# Your goal
Reproduce, word for word, the stretch of the listing below running from the line that contains "common name: Common stork's-bill" through the line that contains "genus: Pyracantha", including both of those lines.
# # # #
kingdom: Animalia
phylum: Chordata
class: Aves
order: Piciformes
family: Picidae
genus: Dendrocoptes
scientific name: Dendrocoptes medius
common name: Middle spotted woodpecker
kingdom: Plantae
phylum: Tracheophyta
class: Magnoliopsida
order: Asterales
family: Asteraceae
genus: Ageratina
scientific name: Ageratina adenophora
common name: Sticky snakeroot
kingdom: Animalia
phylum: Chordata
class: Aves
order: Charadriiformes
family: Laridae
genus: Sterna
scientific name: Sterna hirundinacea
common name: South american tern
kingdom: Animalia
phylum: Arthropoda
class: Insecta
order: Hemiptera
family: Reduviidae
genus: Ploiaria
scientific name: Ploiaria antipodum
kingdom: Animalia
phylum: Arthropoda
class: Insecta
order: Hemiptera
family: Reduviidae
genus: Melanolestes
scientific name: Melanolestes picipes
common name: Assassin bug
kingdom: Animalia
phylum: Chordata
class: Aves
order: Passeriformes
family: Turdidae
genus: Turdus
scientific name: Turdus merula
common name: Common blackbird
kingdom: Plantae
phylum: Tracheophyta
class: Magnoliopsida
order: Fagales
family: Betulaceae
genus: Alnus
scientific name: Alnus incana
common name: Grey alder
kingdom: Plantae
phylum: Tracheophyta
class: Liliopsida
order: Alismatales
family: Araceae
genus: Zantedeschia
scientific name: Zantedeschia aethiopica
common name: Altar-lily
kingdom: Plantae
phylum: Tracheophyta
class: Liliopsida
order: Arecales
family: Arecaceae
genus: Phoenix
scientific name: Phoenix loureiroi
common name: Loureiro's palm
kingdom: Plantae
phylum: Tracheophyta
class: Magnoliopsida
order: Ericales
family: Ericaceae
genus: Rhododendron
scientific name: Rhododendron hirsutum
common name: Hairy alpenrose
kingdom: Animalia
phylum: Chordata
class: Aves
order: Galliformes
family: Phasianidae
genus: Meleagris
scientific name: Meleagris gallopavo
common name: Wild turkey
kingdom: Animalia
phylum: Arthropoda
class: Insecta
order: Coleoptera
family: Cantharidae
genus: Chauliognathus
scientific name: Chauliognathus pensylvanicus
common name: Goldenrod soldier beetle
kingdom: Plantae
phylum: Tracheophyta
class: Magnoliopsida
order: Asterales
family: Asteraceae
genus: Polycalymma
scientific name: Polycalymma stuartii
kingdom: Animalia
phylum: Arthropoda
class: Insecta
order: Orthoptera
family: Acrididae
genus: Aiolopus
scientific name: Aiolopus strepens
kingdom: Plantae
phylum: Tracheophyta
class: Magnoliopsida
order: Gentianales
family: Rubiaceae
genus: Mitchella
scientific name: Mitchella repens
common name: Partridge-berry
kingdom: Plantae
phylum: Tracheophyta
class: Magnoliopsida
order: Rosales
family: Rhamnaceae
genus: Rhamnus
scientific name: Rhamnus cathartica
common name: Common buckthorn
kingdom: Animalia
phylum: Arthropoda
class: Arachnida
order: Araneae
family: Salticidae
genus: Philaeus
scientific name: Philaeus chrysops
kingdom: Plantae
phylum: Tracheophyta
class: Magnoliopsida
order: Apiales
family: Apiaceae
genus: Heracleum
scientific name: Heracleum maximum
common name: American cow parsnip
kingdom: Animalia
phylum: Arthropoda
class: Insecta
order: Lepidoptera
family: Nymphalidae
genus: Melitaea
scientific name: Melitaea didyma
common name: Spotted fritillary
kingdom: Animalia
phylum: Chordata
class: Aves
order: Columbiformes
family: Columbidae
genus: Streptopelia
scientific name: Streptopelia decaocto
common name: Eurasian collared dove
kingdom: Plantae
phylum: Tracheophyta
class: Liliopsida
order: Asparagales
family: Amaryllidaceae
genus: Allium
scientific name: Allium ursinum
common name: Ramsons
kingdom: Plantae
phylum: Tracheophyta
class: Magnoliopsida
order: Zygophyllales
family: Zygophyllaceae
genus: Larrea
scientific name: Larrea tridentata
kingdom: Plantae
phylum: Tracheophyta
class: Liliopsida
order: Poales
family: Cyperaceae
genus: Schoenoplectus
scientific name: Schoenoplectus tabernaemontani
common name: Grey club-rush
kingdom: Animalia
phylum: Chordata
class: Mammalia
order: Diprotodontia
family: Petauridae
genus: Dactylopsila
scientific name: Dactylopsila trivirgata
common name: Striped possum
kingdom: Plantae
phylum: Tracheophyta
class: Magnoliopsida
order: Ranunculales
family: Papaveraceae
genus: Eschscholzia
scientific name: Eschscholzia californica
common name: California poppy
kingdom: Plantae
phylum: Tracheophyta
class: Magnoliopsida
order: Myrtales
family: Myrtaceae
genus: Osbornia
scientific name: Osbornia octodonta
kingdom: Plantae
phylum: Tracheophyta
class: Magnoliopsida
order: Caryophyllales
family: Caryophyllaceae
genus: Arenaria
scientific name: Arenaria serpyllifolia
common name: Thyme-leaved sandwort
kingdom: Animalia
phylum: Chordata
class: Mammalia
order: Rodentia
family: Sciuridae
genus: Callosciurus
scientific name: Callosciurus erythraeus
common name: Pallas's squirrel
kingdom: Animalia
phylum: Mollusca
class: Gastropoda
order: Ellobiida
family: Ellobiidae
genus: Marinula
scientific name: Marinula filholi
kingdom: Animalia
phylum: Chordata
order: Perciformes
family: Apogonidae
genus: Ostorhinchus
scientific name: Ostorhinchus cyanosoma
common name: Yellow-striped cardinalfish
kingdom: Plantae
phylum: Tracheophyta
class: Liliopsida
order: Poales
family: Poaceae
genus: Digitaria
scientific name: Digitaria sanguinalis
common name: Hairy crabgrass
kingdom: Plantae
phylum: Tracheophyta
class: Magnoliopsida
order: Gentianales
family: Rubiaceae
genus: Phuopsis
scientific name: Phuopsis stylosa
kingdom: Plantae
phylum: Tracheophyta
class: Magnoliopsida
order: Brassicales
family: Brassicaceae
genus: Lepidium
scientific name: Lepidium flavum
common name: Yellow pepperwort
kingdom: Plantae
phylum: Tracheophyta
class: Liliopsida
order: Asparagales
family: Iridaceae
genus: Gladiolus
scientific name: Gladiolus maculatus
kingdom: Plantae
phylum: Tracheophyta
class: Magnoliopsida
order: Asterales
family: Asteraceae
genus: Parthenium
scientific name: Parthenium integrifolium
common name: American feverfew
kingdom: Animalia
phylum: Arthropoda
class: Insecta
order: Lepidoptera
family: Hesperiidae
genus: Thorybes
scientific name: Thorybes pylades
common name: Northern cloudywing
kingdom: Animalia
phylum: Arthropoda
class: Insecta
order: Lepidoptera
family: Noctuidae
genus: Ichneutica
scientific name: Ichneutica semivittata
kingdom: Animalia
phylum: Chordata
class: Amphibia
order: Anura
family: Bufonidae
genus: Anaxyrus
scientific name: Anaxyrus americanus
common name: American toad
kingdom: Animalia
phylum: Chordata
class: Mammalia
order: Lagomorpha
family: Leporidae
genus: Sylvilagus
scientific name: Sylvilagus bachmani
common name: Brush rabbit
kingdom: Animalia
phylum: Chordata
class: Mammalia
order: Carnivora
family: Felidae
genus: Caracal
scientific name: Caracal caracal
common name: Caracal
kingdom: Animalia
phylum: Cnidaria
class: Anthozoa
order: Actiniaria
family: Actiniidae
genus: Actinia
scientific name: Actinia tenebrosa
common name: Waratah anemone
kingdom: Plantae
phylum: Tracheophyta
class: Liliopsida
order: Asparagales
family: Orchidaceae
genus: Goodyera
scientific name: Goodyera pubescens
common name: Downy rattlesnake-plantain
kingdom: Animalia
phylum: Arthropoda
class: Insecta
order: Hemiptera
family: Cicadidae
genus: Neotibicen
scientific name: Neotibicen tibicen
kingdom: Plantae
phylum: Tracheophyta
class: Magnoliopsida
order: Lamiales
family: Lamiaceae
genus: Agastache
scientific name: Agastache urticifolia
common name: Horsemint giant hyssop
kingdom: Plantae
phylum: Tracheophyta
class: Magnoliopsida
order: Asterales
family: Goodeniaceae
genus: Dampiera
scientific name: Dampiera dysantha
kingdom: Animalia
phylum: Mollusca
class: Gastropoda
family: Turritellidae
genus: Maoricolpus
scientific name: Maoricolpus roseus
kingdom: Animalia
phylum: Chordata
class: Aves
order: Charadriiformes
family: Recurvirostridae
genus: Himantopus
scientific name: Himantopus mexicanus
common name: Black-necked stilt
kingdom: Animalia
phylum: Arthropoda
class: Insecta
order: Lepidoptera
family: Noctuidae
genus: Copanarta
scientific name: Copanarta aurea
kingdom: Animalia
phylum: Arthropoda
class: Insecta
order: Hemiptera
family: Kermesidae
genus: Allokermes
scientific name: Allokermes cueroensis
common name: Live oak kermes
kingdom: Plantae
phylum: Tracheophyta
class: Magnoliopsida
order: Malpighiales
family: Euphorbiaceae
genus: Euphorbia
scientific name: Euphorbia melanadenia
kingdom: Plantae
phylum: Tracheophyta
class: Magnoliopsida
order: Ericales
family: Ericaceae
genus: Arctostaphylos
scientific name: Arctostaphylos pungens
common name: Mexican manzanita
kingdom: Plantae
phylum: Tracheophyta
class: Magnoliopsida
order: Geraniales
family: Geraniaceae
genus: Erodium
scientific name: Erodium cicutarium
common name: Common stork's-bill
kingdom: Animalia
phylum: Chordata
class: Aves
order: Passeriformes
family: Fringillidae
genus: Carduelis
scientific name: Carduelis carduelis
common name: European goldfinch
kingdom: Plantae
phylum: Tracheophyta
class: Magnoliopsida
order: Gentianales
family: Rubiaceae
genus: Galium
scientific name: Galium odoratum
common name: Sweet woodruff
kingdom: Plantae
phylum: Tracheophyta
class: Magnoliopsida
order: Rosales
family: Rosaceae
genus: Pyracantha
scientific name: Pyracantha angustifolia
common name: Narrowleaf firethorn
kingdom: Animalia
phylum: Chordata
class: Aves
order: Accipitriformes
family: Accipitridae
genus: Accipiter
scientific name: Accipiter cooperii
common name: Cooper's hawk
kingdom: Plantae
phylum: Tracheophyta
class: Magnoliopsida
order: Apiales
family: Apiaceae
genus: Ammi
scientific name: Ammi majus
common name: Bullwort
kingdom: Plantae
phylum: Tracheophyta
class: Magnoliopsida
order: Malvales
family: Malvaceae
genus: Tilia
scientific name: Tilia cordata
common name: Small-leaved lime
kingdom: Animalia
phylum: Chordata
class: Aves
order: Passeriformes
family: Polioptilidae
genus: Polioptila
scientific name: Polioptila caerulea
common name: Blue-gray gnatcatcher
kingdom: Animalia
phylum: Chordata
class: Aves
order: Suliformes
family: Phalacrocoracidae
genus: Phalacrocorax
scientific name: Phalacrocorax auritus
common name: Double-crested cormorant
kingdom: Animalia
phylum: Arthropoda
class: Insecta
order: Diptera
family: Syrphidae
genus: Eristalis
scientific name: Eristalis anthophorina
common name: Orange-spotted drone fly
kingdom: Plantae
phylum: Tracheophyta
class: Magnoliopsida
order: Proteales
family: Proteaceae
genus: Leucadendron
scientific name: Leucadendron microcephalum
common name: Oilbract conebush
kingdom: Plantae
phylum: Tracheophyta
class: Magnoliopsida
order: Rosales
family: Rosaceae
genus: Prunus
# # # #
# Exercise response
common name: Common stork's-bill
kingdom: Animalia
phylum: Chordata
class: Aves
order: Passeriformes
family: Fringillidae
genus: Carduelis
scientific name: Carduelis carduelis
common name: European goldfinch
kingdom: Plantae
phylum: Tracheophyta
class: Magnoliopsida
order: Gentianales
family: Rubiaceae
genus: Galium
scientific name: Galium odoratum
common name: Sweet woodruff
kingdom: Plantae
phylum: Tracheophyta
class: Magnoliopsida
order: Rosales
family: Rosaceae
genus: Pyracantha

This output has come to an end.